§ Task instructions: Write the next section of the agreement excerpt below, continuing after its clause on the amended certificate and bylaws.

2.2 Delivery. At the Closing, the Company will deliver: (i) to BCP,
certificates representing the Preferred Shares; and (ii) to BCG
and BCP, the Warrants. At the Closing, BCP will deliver to the
Company: (i) US$750,000 payable in a cashier's check or via wire
transfer to an account designated by the Company; and (ii) the
original Note, which shall be deemed paid in full by the Company
upon the Closing Date. The Company shall immediately thereafter
pay US$80,000 to Duff & Xxxxxx Securities, LLC, a Delaware
limited liability company ("Duff & Xxxxxx").
2.3 Use of Funds. The Company must utilize the US$1,000,000 its
receives from BCP pursuant to this Agreement for expenses
associated with this transaction, working capital, audit fees,
legal fees, capital expenditures and payment of brokerage fees.
2.4 Amended Certificate and Bylaws. On or before the Closing Date,
the Company will amend its certificate of incorporation (the
"Amended Certificate") and Bylaws in the same forms as Exhibit B
and Exhibit C, respectively.

§ Dataset excerpts:

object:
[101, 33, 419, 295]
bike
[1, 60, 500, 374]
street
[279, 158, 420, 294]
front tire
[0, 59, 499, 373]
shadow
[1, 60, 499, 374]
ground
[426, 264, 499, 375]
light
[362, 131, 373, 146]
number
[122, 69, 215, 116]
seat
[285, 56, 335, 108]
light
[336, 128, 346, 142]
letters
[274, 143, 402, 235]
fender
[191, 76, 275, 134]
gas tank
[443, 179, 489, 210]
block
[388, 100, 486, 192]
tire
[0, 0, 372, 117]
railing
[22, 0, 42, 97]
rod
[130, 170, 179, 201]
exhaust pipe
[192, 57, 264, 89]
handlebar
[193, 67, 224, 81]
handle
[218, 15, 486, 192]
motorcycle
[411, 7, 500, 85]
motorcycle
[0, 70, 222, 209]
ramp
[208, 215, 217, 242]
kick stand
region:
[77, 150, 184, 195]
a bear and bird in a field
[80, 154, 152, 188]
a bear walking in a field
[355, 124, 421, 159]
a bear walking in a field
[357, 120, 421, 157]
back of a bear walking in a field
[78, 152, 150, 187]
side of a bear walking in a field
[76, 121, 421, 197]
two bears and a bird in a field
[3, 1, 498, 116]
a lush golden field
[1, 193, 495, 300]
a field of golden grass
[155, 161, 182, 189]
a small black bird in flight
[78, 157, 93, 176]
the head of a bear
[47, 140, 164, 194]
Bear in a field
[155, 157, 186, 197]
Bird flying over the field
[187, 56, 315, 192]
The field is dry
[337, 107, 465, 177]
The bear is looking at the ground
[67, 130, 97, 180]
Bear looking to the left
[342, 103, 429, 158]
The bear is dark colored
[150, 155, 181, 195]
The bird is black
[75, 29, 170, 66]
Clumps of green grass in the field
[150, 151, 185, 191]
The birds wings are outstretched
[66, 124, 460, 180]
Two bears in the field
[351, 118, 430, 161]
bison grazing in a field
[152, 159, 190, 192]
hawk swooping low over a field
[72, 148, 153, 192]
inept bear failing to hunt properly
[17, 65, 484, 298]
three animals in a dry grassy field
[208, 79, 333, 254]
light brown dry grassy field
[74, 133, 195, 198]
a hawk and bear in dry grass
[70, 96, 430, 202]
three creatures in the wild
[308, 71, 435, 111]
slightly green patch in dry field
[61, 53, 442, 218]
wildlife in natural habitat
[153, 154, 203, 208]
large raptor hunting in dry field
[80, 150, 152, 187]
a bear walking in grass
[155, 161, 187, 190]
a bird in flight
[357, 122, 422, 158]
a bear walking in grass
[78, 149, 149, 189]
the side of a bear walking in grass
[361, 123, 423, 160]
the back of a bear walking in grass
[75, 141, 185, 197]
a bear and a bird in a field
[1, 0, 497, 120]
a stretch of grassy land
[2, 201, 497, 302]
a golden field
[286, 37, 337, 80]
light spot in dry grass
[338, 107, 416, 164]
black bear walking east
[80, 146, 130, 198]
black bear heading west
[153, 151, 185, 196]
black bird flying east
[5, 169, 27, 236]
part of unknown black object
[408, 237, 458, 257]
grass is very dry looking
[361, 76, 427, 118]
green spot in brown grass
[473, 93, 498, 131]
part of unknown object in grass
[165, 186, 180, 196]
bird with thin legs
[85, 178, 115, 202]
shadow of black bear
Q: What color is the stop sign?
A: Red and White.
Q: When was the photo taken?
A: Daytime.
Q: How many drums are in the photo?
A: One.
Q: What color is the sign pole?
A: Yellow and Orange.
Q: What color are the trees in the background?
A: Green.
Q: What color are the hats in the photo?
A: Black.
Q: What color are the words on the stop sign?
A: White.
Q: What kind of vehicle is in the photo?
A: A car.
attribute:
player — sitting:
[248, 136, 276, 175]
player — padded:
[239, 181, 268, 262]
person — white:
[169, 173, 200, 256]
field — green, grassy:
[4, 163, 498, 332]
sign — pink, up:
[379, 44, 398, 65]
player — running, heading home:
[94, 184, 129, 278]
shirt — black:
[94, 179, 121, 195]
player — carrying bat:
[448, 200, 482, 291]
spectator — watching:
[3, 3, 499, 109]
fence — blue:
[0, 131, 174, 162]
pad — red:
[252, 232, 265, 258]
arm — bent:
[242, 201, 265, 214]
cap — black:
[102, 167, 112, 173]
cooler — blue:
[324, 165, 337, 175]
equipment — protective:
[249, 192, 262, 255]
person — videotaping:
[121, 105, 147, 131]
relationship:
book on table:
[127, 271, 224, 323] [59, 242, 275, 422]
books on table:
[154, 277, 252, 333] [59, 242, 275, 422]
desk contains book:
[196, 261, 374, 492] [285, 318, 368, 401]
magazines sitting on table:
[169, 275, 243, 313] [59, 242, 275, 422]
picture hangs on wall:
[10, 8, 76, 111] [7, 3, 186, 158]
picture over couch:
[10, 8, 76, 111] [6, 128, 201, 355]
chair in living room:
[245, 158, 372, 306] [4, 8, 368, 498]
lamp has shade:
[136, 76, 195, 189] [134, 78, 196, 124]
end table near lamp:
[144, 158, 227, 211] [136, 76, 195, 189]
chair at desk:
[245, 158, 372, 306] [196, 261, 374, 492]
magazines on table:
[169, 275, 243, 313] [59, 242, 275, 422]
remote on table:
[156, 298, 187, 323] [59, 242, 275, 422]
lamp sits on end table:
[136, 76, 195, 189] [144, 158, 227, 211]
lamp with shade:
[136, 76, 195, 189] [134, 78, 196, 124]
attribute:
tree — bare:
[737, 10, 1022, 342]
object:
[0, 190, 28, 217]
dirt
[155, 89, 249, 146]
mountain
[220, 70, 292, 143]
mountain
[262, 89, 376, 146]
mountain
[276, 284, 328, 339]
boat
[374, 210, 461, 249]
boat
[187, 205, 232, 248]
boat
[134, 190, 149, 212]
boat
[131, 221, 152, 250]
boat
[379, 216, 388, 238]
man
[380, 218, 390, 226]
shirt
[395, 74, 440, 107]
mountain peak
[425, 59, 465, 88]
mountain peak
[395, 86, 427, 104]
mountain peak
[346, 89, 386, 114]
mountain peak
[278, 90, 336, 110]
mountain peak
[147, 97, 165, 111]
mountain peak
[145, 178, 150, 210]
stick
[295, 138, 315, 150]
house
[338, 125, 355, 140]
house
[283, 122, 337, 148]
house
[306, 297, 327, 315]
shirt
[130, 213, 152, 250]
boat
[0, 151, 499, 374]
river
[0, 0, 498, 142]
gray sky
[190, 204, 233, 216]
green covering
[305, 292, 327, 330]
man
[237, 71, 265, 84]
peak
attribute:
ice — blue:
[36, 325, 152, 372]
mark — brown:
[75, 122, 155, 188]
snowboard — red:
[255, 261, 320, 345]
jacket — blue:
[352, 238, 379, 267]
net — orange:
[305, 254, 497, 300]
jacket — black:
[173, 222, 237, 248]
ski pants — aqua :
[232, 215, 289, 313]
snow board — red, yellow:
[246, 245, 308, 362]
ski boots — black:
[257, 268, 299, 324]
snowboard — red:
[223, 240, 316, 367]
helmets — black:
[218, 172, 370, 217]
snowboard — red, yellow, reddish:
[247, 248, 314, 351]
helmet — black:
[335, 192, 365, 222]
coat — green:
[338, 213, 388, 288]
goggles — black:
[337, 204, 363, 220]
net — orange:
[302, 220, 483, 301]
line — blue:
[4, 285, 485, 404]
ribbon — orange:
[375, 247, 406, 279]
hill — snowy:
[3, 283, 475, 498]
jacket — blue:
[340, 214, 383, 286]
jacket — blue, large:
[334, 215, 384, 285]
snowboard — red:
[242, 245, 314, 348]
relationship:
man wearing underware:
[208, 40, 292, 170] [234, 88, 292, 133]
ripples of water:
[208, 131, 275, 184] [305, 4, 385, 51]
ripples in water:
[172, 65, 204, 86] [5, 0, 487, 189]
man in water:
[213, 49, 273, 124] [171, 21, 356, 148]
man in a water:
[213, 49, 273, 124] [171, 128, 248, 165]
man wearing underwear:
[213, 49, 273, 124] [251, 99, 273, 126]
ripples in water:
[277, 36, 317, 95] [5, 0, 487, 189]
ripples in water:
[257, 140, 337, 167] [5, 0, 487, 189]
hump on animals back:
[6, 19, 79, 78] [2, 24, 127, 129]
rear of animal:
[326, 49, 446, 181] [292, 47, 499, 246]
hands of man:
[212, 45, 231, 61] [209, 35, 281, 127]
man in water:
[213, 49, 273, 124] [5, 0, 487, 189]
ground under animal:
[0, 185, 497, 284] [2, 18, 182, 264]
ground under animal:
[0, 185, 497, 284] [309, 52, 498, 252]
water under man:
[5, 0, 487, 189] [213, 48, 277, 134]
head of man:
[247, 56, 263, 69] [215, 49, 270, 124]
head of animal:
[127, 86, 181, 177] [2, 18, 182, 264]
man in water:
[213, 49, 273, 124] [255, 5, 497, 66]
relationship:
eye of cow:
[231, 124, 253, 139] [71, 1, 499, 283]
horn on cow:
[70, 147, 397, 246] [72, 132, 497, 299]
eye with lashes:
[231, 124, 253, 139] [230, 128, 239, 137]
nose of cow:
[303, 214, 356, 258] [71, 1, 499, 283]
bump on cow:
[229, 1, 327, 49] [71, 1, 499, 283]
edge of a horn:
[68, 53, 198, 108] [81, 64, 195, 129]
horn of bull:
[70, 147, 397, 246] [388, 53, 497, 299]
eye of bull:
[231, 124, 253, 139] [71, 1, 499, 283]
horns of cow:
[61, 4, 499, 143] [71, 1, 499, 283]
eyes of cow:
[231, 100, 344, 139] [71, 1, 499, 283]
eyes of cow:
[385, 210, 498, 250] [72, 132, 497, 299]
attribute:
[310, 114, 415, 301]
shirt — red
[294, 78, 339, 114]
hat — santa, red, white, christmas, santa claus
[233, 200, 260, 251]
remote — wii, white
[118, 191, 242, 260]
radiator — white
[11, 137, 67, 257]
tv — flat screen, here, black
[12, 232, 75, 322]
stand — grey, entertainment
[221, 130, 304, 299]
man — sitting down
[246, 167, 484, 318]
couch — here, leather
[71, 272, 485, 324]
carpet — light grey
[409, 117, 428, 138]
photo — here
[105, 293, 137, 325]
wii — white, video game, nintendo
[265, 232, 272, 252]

§ Task response:
2.5 Put Option. If the Company receives more than an additional
US$1,000,000 in equity offerings from any source other than
Purchasers before June 15, 1999, BCP will have the option to
force the Company to purchase from BCP 50% of the Preferred
Shares purchased by BCP pursuant to this Agreement in exchange
for the greater of: (i) a lump sum of $800,000; or (ii) the
highest per-share price paid by such subsequent investors,
whichever is greater. BCP must give the Company notice of its
intent to exercise this option within 30 days after the Company
receives the funds from such equity offering.
2.6 Registration Rights. The Company grants to Purchasers certain
registration rights that are described further in the
Registration Rights Agreement between the Company and Purchasers
attached as Exhibit D and incorporated in this Agreement by
reference.
2.7 Corporate Governance. The Company will cause Xxxxxx X. Xxxxx to
be appointed to its Board of Directors to fill the current vacant
seat on the Board for the remainder of that seat's term, which
ends in the year 2001. The Company also will invite Xxxx X.
Xxxxxx Xx. and Xxxxx X. Xxxxxx to all Board meetings as
non-voting advisors to the Board for the period of time that Duff
& Xxxxxx is retained by the Company as an investment advisor.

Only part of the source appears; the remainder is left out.